When using cloud providers, your conversation data leaves your device and goes to their servers. We don't sit in the middle or log your chats, but you should still review each provider's privacy policy before pasting your key.
AWS Bedrock
AWS Bedrock requires AWS credentials rather than a standard API key. It's built for enterprise security.
- Set your AWS Region
Enter the region where Bedrock is active (e.g.
us-east-1). - Enter AWS Credentials
Tap Enter Credentials. Provide your AWS Access Key ID, Secret Access Key, and an optional session token if you're using temporary credentials.
- Enter a Bedrock Model ID
Since AWS doesn't auto-list models through an easy endpoint, you'll need to manually type the Bedrock model ID (like
anthropic.claude-3-sonnet-20240229-v1:0).
Qwen Portal
Alibaba's Qwen Portal is flexible and supports two ways to plug in:
- API Key: The standard method if you have a traditional key.
- OAuth Refresh Token: A much smoother option. Drop in your refresh token, and the app seamlessly handles getting fresh access tokens for you behind the scenes before every chat.
Select your preferred authentication mode in Settings → Cloud Providers → Qwen Portal before entering your credentials.

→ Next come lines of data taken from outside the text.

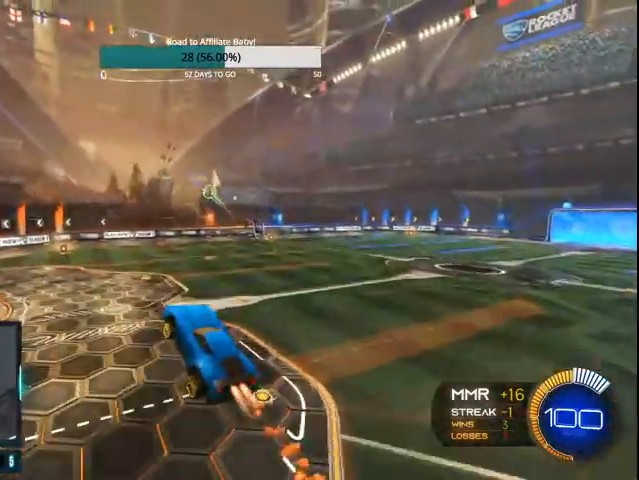
{"buttons": ["CIRCLE", "L1", "R2"], "left_stick": "right", "right_stick": "center", "events": [[300, "CIRCLE", "up"], [300, "left_stick", "center"], [400, "left_stick", "up-right"], [433, "CIRCLE", "down"], [467, "left_stick", "right"], [500, "L1", "down"]]}
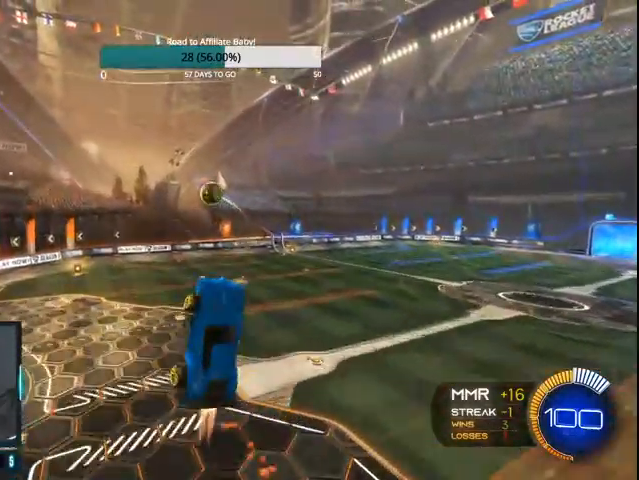
{"buttons": ["CIRCLE", "L1", "R2"], "left_stick": "right", "right_stick": "center", "events": []}
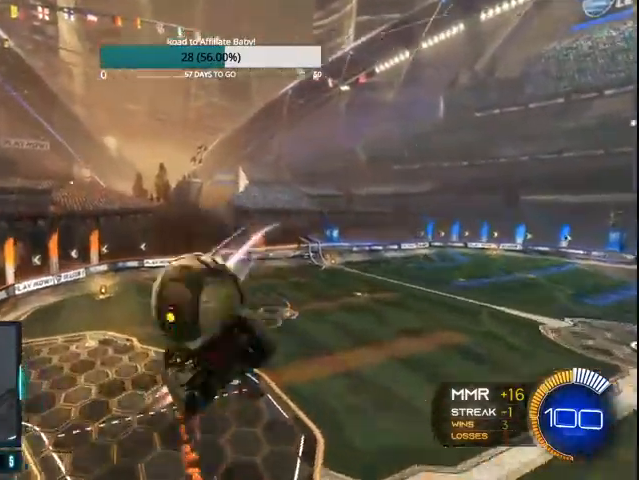
{"buttons": [], "left_stick": "center", "right_stick": "center", "events": [[400, "CIRCLE", "up"], [400, "R2", "up"], [500, "L1", "up"], [500, "left_stick", "center"]]}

Switching Between Local & Cloud
You can switch between local and cloud models at any time, even within the same conversation:
- Open the model picker
- Cloud models appear alongside local models, clearly labeled with the provider name
- Select any model to switch — the conversation context is maintained
When you switch from a local model to a cloud model mid-conversation, your conversation history is sent to the cloud provider. Consider starting a new conversation if you have sensitive content.
Privacy Considerations
On Device AI is designed with privacy first:
- Cloud is always opt-in: No data is ever sent to any server unless you explicitly configure and select a cloud provider
- API keys stored in Keychain: Your credentials are stored using Apple's secure Keychain, not in UserDefaults or plain text
- Direct connection: Data goes directly from your device to the provider — we don't proxy or store anything
- Clear indicators: The UI clearly shows when you're using a cloud model vs. a local one
Local Servers (Ollama & LM Studio)
Ollama and LM Studio are special cases — they run AI models on your own hardware (Mac, PC, or server) rather than in the cloud. This gives you the power of larger models while maintaining privacy:
- Ollama: Set the server URL (default:
http://localhost:11434) in Settings - LM Studio: Set the server URL (default:
http://localhost:1234) in Settings
Your data stays on your local network when using these providers. This is a great option for running larger models on a powerful Mac while chatting from your iPhone.
On Device AI can also serve as a remote inference server itself (macOS). Connect your iPhone to your Mac running On Device AI for the best of both worlds.